A ação foi apresentada pelo advogado Rodrigo Sartoti, que representa o PSOL, a União Nacional dos Estudantes (UNE) e a Educafro. O pedido questiona a constitucionalidade da norma com base na Constituição estadual.

Na decisão, a desembargadora destacou que a lei entrou em vigor em 22 de janeiro e passou a produzir efeitos imediatos, com impacto na organização administrativa das universidades. Segundo ela, a manutenção provisória da norma poderia gerar efeitos concretos, especialmente no início do ano acadêmico, período em que são definidas regras de ingresso e contratação. A magistrada entendeu que o cenário configura urgência suficiente para decisão monocrática.

Além da ação no tribunal estadual, PSOL e Educafro também acionaram o Supremo Tribunal Federal.
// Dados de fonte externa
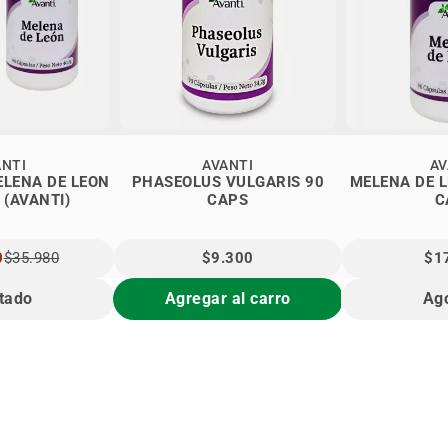
ANTI
AVANTI
AV
ELENA DE LEON
PHASEOLUS VULGARIS 90
MELENA DE L
 (AVANTI)
CAPS
C
0
$35.980
$9.300
$1
tado
Agregar al carro
Ag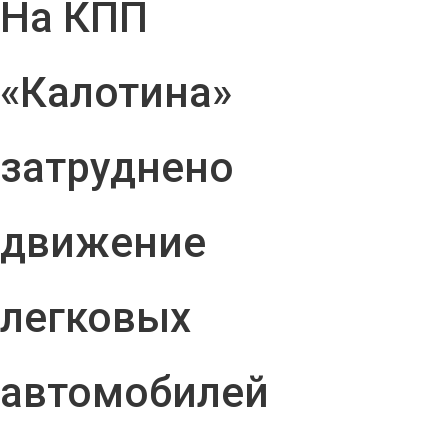
На КПП
«Калотина»
затруднено
движение
легковых
автомобилей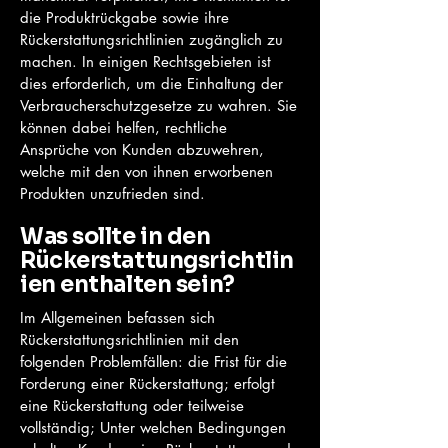
die Produktrückgabe sowie ihre
Rückerstattungsrichtlinien zugänglich zu
machen. In einigen Rechtsgebieten ist
dies erforderlich, um die Einhaltung der
Verbraucherschutzgesetze zu wahren. Sie
können dabei helfen, rechtliche
Ansprüche von Kunden abzuwehren,
welche mit den von ihnen erworbenen
Produkten unzufrieden sind.
Was sollte in den
Rückerstattungsrichtlin
ien enthalten sein?
Im Allgemeinen befassen sich
Rückerstattungsrichtlinien mit den
folgenden Problemfällen: die Frist für die
Forderung einer Rückerstattung; erfolgt
eine Rückerstattung oder teilweise
vollständig; Unter welchen Bedingungen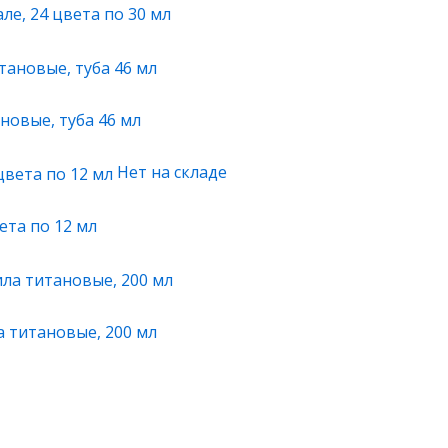
е, 24 цвета по 30 мл
новые, туба 46 мл
Нет на складе
ета по 12 мл
а титановые, 200 мл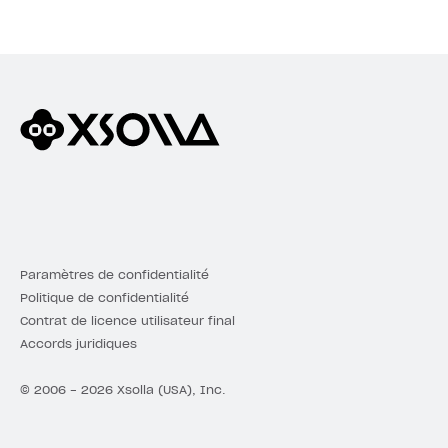
Paramètres de confidentialité
Politique de confidentialité
Contrat de licence utilisateur final
Accords juridiques
© 2006 - 2026 Xsolla (USA), Inc.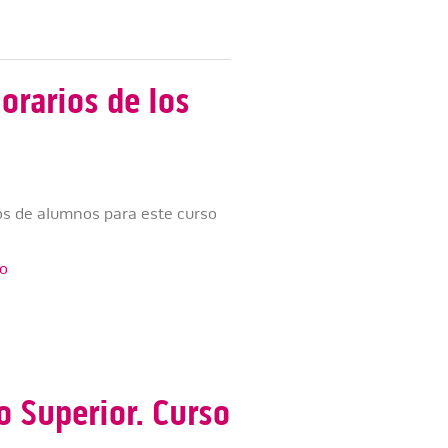
orarios de los
pos de alumnos para este curso
so
o Superior. Curso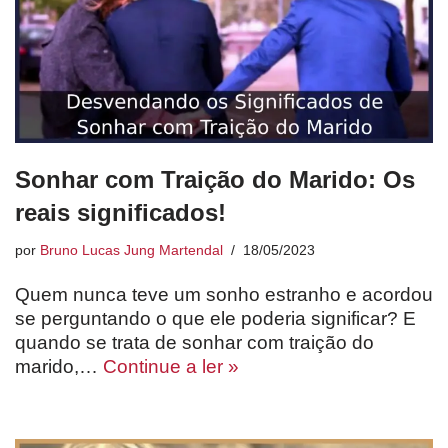
Sonhar com Traição do Marido: Os
reais significados!
por
Bruno Lucas Jung Martendal
18/05/2023
Quem nunca teve um sonho estranho e acordou
se perguntando o que ele poderia significar? E
quando se trata de sonhar com traição do
marido,…
Continue a ler »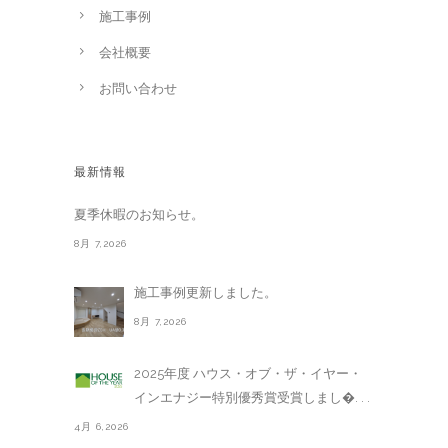
施工事例
会社概要
お問い合わせ
最新情報
夏季休暇のお知らせ。
8月 7,2026
施工事例更新しました。
8月 7,2026
2025年度 ハウス・オブ・ザ・イヤー・
インエナジー特別優秀賞受賞しまし�. . .
4月 6,2026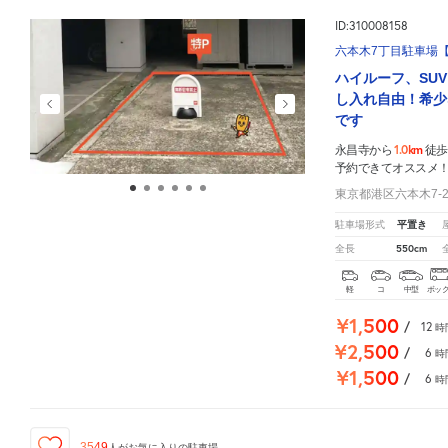
ID:310008158
六本木7丁目駐車場【
ハイルーフ、SU
し入れ自由！希少
です
1.0km
永昌寺から
徒歩
予約できてオススメ
東京都港区六本木7-21
平置き
駐車場形式
550cm
全長
軽
コ
中型
ボッ
¥1,500
/
12
時
¥2,500
/
6
時
¥1,500
/
6
時
3549
人が
お気に入りの駐車場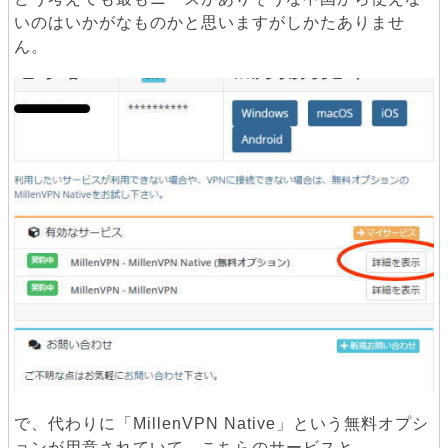
いのはいかがなものかと思いますがしかたありませ
ん。
で、代わりに「MillenVPN Native」という無料オプシ
ョンが用意されていて、こちらのサービスと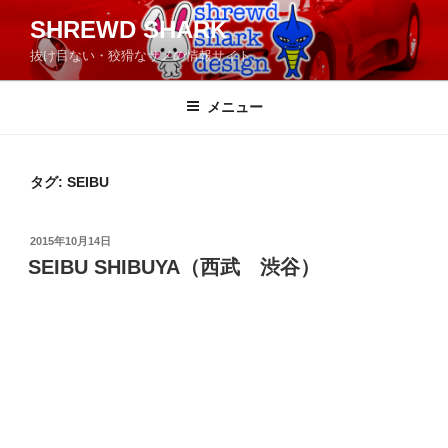
コ
SHREWD SHARK
ン
抜け目ない・狡猾なサメの情報サイト
テ
ン
ツ
メニュー
へ
ス
キ
タグ:
SEIBU
ッ
プ
投
2015年10月14日
稿
SEIBU SHIBUYA（西武 渋谷）
日: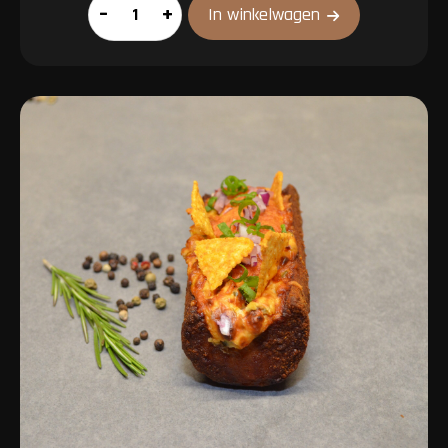
Grillworst
–
+
In winkelwagen
speciaal
kaas
aantal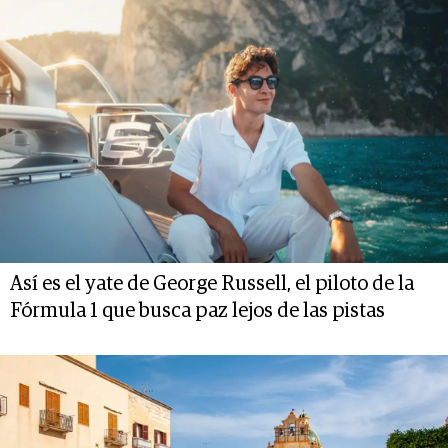
Así es el yate de George Russell, el piloto de la
Fórmula 1 que busca paz lejos de las pistas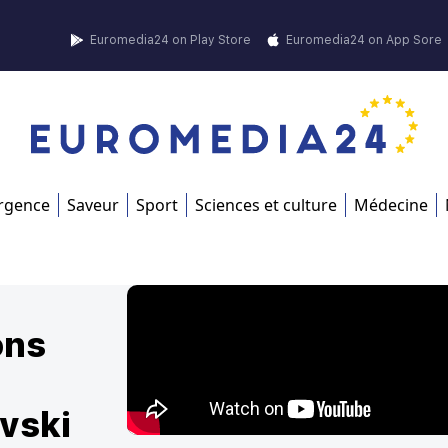
Euromedia24 on Play Store
Euromedia24 on App Sore
rgence
Saveur
Sport
Sciences et culture
Médecine
ons
vski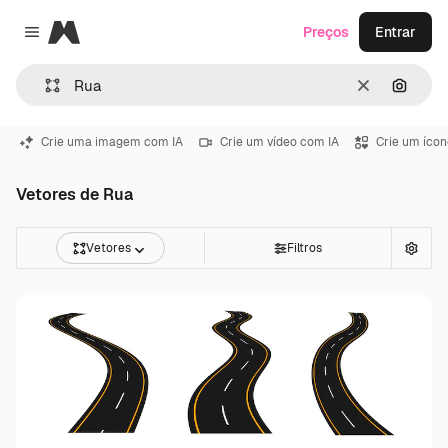
Magnific
Preços
Entrar
Close menu
Limpar
Pesqui
Crie uma imagem com IA
Crie um vídeo com IA
Crie um ícon
Vetores de Rua
Vetores
Filtros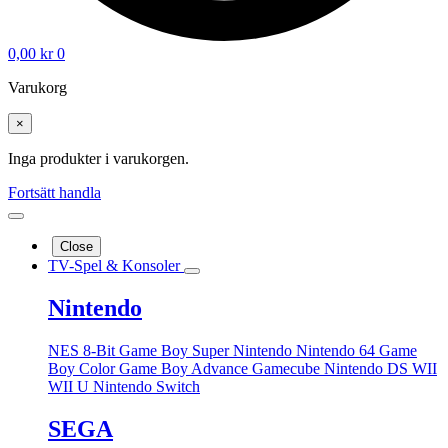
0,00
kr
0
Varukorg
×
Inga produkter i varukorgen.
Fortsätt handla
Close
TV-Spel & Konsoler
Nintendo
NES 8-Bit
Game Boy
Super Nintendo
Nintendo 64
Game
Boy Color
Game Boy Advance
Gamecube
Nintendo DS
WII
WII U
Nintendo Switch
SEGA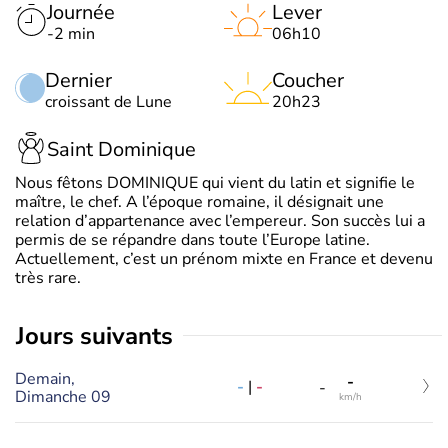
Journée
Lever
-2 min
06h10
Dernier
Coucher
croissant de Lune
20h23
Saint Dominique
Nous fêtons DOMINIQUE qui vient du latin et signifie le
maître, le chef. A l’époque romaine, il désignait une
relation d’appartenance avec l’empereur. Son succès lui a
permis de se répandre dans toute l’Europe latine.
Actuellement, c’est un prénom mixte en France et devenu
très rare.
jours suivants
Demain,
-
-
|
-
-
Dimanche 09
km/h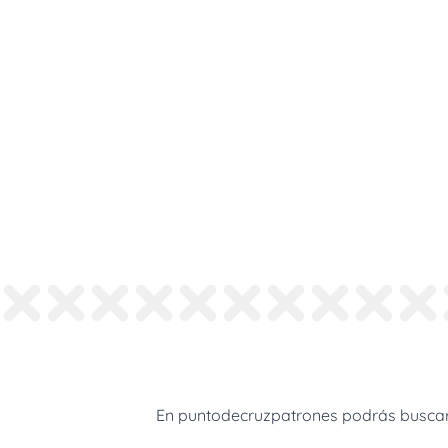
En puntodecruzpatrones podrás buscar 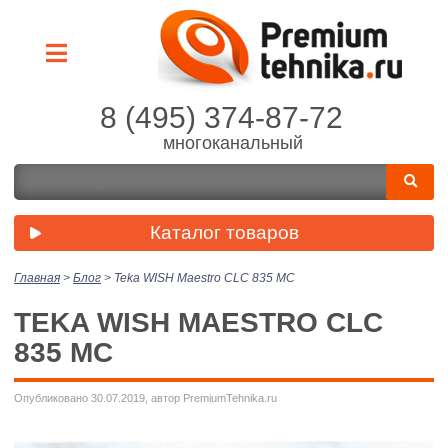
8 (495) 374-87-72
многоканальный
Каталог товаров
Главная
>
Блог
>
Teka WISH Maestro CLC 835 MC
TEKA WISH MAESTRO CLC
835 MC
Опубликовано 30.07.2019, автор PremiumTehnika.ru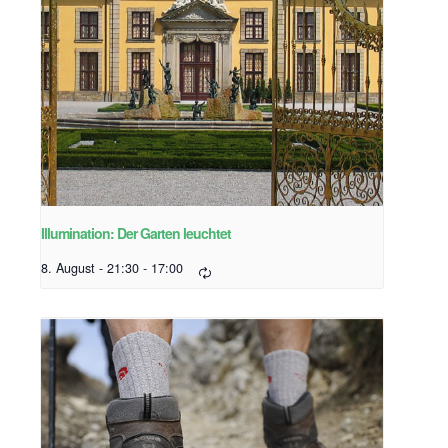
Illumination: Der Garten leuchtet
8. August - 21:30
-
17:00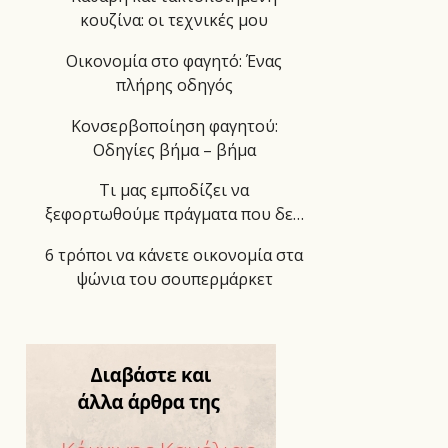
κουζίνα: οι τεχνικές μου
Οικονομία στο φαγητό: Ένας
πλήρης οδηγός
Κονσερβοποίηση φαγητού:
Οδηγίες βήμα – βήμα
Τι μας εμποδίζει να
ξεφορτωθούμε πράγματα που δε…
6 τρόποι να κάνετε οικονομία στα
ψώνια του σουπερμάρκετ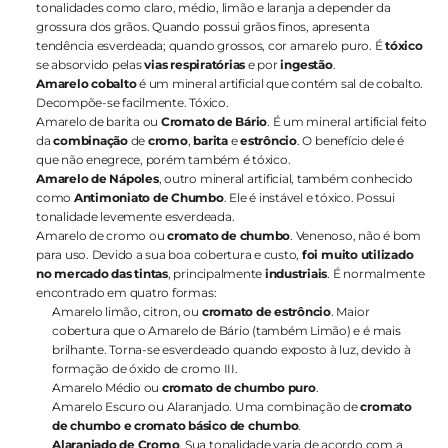
tonalidades como claro, médio, limão e laranja a depender da 
grossura dos grãos. Quando possui grãos finos, apresenta 
tendência esverdeada; quando grossos, cor amarelo puro. É 
tóxico
se absorvido pelas 
vias respiratórias
 e por
 ingestão
.
Amarelo cobalto
 é um mineral artificial que contém sal de cobalto. 
Decompõe-se facilmente. Tóxico.
Amarelo de barita ou 
Cromato de Bário
. É um mineral artificial feito 
da 
combinação 
de 
cromo
, 
barita
 e 
estrôncio
. O benefício dele é 
que não enegrece, porém também é tóxico.
Amarelo de Nápoles
, outro mineral artificial, também conhecido 
como 
Antimoniato de Chumbo
. Ele é instável e tóxico. Possui 
tonalidade levemente esverdeada.
Amarelo de cromo ou 
cromato de chumbo
. Venenoso, não é bom 
para uso. Devido a sua boa cobertura e custo, 
foi muito utilizado 
no mercado das tintas
, principalmente 
industriais
. É normalmente 
encontrado em quatro formas:
Amarelo limão, citron, ou 
cromato de estrôncio
. Maior 
cobertura que o Amarelo de Bário (também Limão) e é mais 
brilhante. Torna-se esverdeado quando exposto à luz, devido à 
formação de óxido de cromo III.
Amarelo Médio ou 
cromato de chumbo puro
.
Amarelo Escuro ou Alaranjado. Uma combinação de 
cromato 
de chumbo e cromato básico de chumbo
.
Alaranjado de Cromo
. Sua tonalidade varia de acordo com a 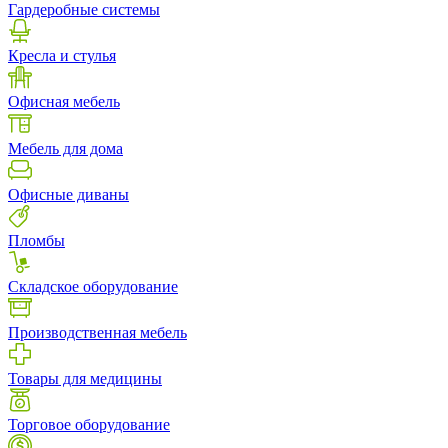
Гардеробные системы
Кресла и стулья
Офисная мебель
Мебель для дома
Офисные диваны
Пломбы
Складское оборудование
Производственная мебель
Товары для медицины
Торговое оборудование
Na sexta-feira passada, foi protocolada uma ação no STF contra a lei. Nesta terça-feira, o ministro Gilmar Mendes concedeu prazo de 48 horas para que a Assembleia Legislativa de Santa Catarina e o governo estadual expliquem a norma. O ministro também solicitou que a Universidade do Estado de Santa Catarina informe em que estágio se encontra o processo seletivo para ingresso de novos estudantes em 2026.

Apesar da decisão do Tribunal de Justiça catarinense, o processo no Supremo segue em tramitação.